Me parece que la única posibilidad de crear un cambio de clima político que, con las correcciones del caso, vuelva a poner al país en la senda que transitó con la Concertación y Piñera reside en algo muy sencillo: hay que empezar a decirle al país la verdad, aunque sea dolorosa. Entiéndase bien, no estoy insinuando que Bachelet sea mentirosa, que no lo es. Sin embargo, la verdad resulta maltratada no solo cuando se miente, sino cuando se ignora la realidad, cuando se embarca al país en un viaje a la Utopía. Para hacerlo, no hay que esperar al último momento, sino que es necesario empezar desde ya a repetir, una y otra vez, que la tarea de recuperación será larga, difícil y muy sacrificada.

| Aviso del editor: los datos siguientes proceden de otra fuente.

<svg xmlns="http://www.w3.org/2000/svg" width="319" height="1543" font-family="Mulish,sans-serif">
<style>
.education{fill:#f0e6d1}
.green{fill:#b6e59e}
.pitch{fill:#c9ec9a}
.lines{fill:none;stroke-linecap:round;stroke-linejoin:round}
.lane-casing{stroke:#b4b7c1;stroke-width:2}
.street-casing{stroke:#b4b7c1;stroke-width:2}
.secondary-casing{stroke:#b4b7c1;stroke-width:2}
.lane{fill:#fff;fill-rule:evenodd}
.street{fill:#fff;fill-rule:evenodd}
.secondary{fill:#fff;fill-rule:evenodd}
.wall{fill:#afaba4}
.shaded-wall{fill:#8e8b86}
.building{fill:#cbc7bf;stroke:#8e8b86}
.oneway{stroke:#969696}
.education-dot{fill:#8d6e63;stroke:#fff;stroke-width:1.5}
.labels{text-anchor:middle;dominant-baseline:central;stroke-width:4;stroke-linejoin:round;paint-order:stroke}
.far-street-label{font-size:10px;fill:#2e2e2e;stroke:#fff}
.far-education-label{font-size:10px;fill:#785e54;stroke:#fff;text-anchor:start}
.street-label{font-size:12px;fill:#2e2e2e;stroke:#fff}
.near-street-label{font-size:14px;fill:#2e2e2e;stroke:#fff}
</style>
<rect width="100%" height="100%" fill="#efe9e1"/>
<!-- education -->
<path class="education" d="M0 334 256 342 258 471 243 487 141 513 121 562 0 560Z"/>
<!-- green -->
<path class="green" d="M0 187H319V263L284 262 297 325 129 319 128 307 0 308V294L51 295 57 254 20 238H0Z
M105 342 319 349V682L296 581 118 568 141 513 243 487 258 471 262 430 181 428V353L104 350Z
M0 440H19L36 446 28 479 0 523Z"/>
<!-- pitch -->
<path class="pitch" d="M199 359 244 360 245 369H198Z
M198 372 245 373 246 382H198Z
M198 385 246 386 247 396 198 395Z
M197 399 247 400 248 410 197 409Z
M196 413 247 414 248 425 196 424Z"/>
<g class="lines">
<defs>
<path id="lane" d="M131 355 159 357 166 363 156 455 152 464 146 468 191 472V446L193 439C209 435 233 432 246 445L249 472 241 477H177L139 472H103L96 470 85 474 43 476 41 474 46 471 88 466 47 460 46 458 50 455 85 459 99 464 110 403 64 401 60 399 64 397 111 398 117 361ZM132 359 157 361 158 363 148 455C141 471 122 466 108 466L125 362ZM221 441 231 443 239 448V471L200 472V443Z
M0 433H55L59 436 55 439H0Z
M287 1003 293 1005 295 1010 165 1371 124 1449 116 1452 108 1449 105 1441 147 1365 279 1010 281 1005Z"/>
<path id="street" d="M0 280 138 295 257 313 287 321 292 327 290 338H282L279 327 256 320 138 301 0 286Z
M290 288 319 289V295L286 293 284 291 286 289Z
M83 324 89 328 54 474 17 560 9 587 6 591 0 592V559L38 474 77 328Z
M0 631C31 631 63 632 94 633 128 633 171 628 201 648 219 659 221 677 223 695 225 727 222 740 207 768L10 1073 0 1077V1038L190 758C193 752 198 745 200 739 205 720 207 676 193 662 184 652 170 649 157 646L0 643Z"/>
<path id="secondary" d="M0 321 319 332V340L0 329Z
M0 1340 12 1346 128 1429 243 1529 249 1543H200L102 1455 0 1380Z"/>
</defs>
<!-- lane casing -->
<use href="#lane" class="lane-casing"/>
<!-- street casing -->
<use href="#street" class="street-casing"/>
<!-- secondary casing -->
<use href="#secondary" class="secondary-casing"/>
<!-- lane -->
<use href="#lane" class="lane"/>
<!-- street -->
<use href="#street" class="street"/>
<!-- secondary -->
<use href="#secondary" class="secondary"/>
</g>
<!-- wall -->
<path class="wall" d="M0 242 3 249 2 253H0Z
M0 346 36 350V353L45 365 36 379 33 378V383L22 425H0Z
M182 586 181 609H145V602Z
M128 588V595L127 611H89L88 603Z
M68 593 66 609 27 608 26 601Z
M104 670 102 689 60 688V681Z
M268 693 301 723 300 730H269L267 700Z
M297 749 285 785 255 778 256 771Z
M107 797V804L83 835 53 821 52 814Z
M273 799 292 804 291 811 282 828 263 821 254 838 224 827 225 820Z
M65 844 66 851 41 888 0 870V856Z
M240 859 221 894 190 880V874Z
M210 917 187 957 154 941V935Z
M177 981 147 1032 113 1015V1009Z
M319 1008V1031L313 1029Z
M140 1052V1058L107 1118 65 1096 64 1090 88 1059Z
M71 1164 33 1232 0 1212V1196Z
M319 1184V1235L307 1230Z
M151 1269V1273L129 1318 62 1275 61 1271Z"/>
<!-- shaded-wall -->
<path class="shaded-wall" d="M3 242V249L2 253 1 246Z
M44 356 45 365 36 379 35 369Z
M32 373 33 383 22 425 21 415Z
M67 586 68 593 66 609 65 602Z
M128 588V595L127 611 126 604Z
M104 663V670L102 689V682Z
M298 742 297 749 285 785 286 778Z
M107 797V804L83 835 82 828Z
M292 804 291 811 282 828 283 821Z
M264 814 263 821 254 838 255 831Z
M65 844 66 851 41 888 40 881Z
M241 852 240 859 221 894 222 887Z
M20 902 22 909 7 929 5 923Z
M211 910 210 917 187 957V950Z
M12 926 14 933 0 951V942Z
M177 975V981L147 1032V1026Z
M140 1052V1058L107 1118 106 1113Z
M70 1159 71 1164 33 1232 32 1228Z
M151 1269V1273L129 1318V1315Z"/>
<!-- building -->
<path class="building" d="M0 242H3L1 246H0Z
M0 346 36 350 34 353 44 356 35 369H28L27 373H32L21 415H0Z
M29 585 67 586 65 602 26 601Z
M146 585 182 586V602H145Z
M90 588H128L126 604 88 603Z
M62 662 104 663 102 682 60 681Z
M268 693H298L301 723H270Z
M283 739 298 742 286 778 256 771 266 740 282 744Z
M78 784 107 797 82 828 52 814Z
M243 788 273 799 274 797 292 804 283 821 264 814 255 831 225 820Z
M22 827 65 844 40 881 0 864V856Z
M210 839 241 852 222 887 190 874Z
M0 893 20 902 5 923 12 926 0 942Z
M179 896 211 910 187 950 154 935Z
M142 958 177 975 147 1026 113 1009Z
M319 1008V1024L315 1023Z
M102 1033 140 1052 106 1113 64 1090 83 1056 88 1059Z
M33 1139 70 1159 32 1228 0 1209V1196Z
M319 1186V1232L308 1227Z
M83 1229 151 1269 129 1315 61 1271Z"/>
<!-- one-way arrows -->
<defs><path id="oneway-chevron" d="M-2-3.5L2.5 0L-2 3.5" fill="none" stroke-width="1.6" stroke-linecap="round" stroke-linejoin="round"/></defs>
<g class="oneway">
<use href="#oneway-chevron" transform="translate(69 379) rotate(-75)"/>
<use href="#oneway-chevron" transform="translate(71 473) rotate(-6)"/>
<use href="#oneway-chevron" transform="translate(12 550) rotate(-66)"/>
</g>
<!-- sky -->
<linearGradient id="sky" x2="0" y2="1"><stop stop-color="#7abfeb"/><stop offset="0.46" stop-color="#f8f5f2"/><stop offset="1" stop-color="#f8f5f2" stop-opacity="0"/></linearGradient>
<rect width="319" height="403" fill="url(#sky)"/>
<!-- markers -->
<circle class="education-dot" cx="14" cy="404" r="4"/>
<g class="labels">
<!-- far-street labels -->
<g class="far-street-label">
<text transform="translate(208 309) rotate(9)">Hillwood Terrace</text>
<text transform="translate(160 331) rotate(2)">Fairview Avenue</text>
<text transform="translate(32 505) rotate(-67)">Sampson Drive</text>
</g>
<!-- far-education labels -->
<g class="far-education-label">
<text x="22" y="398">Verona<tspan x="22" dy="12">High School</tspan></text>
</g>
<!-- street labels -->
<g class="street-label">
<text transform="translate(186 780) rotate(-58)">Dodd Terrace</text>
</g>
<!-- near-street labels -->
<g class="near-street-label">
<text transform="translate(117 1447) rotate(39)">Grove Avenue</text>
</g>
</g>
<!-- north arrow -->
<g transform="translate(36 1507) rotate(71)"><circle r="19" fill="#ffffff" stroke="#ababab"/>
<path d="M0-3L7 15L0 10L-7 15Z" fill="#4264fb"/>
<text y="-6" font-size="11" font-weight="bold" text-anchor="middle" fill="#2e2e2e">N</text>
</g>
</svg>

No se trata de proponerle al país una vuelta al pasado. El siguiente gobierno se encontrará ante cambios muy profundos, que habrán alterado nuestra forma de convivencia. Pero resulta imprescindible advertir al país, desde ya, que habrá que reformar las reformas, mejorarlas para que efectivamente conduzcan a favorecer a los más necesitados. Es necesario volver a hablar del valor del trabajo y del ahorro; de la necesidad de que se respete el principio de autoridad; de que no tendremos buenos ciudadanos ni bajará la delincuencia si nos dedicamos a demoler sistemáticamente a la familia; de que solo tiene sentido hablar de derechos en el marco de una cultura de la responsabilidad y la solidaridad.
Esta no puede ser tarea de un solo político: aparecería como una figura extravagante. Pero si son varios los que empiezan a hablar este lenguaje, y lo hacen de manera sostenida y desde ahora, entonces se empezará a difundir una cultura de la verdad, que constituirá un terreno donde los aventureros y los demagogos no podrán prosperar.
No basta simplemente con que una persona sensata gane la próxima elección presidencial por un puñado de votos más que el demagogo que tenga enfrente. Debe tener un apoyo muy amplio, porque si el enfermo no está dispuesto a ponerse a dieta no habrá receta capaz de mejorarlo. Y si el país no está dispuesto a darle ese apoyo, entonces podremos decir que tendremos el gobierno que nos merecemos.